Indonesia’s Bashed Bric Hurl

Indonesian shares finished a lackluster quarter as the BRICS summit passed in New Delhi with no invitation for group entry and mass protests erupted against long-telegraphed fuels subsidy cuts to keep the budget deficit at 2 percent of GDP. Investors were already dubious about premium valuations over the regional norm and the corporate governance defects highlighted by the board of directors fight in major listing Bumi Coal where the family owners sidelined international outsiders. The cooking oil and petrol transfers absorb one-fifth of spending, and the government wants to use the proceeds for infrastructure after passing landmark land access and power and transport sector changes while better targeting help for the poorest. Inflation may double to 7 percent with the shift, on a more modest 6 percent economic growth forecast. Wage demands have risen in advance with sporadic labor unrest, and President Yudhoyono in the final stages of his second term has publically endorsed their cause.

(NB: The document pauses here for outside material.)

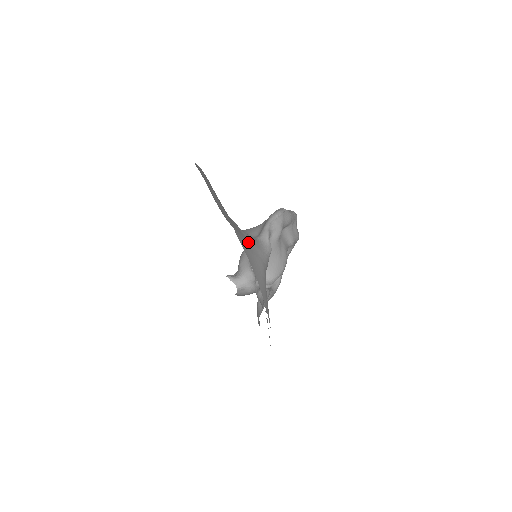
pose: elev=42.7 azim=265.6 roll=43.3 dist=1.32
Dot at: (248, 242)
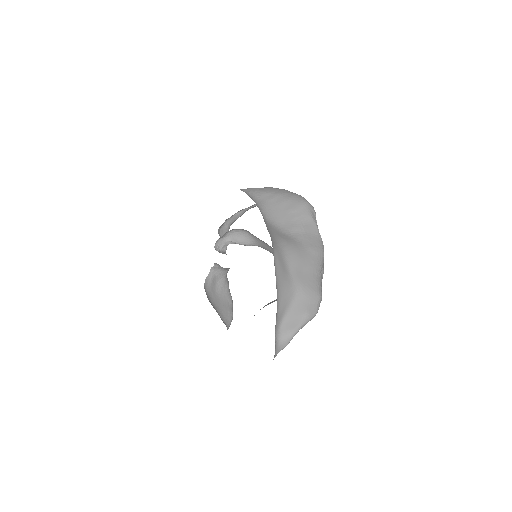
Dot at: occluded
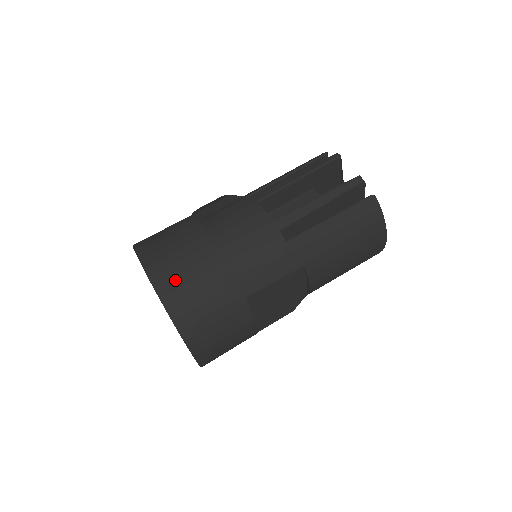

Consumption may flag under these conditions as the current account heads toward a deficit and the capital account inflows pause from their recent record pace. Commodity export prices are off with the country a net petroleum importer and relying on heavy equipment purchase abroad. Foreign holdings of local debt may dip below their post-crisis 30 percent share as the central bank continues to purchase large amounts for system stability and liquidity management purposes. An external sovereign bond was easily placed in January, and private direct and portfolio investors are asked to provide one-quarter the estimated 2 trillion rupiah funding envelope for electricity, port, and road projects through 2015. A March review by rater S&P points out that energy tariffs are “low, inflexible and non-transparent.” The PLN monopoly unilaterally renegotiated contracts, which as a whole are poorly enforced according to the World Bank’s Doing Business measure. The new land acquisition statute is designed to slash costs and timing, and infrastructure guarantee and public-private partnership mechanisms have been upgraded.

Domestic state banks remain the dominant long-term money source, and the burgeoning Islamic sukuk market is well suited for risk-sharing as an alternative. The agency predicts FDI in these critical sectors could double as a share of GDP to 4 percent with “efficient administration,” but notes that lasting confidence will entail a series of policy and practical steps. The neighboring Philippines under President Aquino likewise unveiled a PPP push as the fiscal gap continues to come in under 3 percent of GDP. It has signed on to the US government’s Partnership for Growth aid effort which emphasizes power supply revamp, and exchange-listed privatizations are foreseen in the mix. Overseas worker remittances are intact as anti-corruption moves try to break from the past and prove their firmness.